■ DATA SUPPLIED
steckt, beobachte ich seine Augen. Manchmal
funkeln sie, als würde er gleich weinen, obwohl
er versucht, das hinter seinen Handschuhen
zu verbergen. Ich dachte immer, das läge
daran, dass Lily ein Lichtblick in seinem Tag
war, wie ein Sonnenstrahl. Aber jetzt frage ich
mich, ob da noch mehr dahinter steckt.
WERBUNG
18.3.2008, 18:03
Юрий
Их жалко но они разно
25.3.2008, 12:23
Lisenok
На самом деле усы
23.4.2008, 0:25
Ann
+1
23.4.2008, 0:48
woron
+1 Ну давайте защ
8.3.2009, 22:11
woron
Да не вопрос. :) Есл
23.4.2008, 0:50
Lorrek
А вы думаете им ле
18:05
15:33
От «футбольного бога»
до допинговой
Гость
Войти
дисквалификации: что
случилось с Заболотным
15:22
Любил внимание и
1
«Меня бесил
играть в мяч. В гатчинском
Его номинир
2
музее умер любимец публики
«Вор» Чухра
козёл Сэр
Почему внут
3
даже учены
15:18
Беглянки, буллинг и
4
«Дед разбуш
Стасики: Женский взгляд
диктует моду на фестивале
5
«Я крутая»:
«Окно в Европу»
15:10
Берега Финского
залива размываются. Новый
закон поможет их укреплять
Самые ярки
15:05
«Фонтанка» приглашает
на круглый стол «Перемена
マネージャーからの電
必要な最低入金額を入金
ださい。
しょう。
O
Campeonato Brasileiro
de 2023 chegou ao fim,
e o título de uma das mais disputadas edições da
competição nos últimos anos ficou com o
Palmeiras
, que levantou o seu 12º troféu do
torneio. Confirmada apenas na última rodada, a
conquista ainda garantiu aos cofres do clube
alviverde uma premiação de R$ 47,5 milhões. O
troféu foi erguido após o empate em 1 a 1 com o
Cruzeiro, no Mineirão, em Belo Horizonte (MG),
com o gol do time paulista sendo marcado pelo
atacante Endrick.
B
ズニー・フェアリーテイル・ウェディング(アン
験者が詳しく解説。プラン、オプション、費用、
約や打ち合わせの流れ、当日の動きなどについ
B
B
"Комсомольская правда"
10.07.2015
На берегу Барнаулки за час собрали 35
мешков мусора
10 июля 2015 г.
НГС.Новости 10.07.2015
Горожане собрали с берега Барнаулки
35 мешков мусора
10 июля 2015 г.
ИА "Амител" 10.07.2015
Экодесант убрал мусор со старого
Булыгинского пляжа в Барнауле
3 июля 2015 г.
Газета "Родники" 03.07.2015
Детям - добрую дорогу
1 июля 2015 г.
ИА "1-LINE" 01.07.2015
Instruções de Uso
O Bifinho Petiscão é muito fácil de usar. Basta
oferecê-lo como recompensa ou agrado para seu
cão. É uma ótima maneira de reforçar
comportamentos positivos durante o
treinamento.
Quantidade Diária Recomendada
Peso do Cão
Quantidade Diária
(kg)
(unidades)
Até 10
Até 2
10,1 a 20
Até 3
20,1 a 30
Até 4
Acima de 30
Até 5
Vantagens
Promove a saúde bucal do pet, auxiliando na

■ TASK TO CARRY OUT
Edit the stretch from the start of the data through the line containing "Берега Финского": replace "Lily" with "Lucy" and keep everything else the same.

■ RESULT OF THE EXERCISE
steckt, beobachte ich seine Augen. Manchmal
funkeln sie, als würde er gleich weinen, obwohl
er versucht, das hinter seinen Handschuhen
zu verbergen. Ich dachte immer, das läge
daran, dass Lucy ein Lichtblick in seinem Tag
war, wie ein Sonnenstrahl. Aber jetzt frage ich
mich, ob da noch mehr dahinter steckt.
WERBUNG
18.3.2008, 18:03
Юрий
Их жалко но они разно
25.3.2008, 12:23
Lisenok
На самом деле усы
23.4.2008, 0:25
Ann
+1
23.4.2008, 0:48
woron
+1 Ну давайте защ
8.3.2009, 22:11
woron
Да не вопрос. :) Есл
23.4.2008, 0:50
Lorrek
А вы думаете им ле
18:05
15:33
От «футбольного бога»
до допинговой
Гость
Войти
дисквалификации: что
случилось с Заболотным
15:22
Любил внимание и
1
«Меня бесил
играть в мяч. В гатчинском
Его номинир
2
музее умер любимец публики
«Вор» Чухра
козёл Сэр
Почему внут
3
даже учены
15:18
Беглянки, буллинг и
4
«Дед разбуш
Стасики: Женский взгляд
диктует моду на фестивале
5
«Я крутая»:
«Окно в Европу»
15:10
Берега Финского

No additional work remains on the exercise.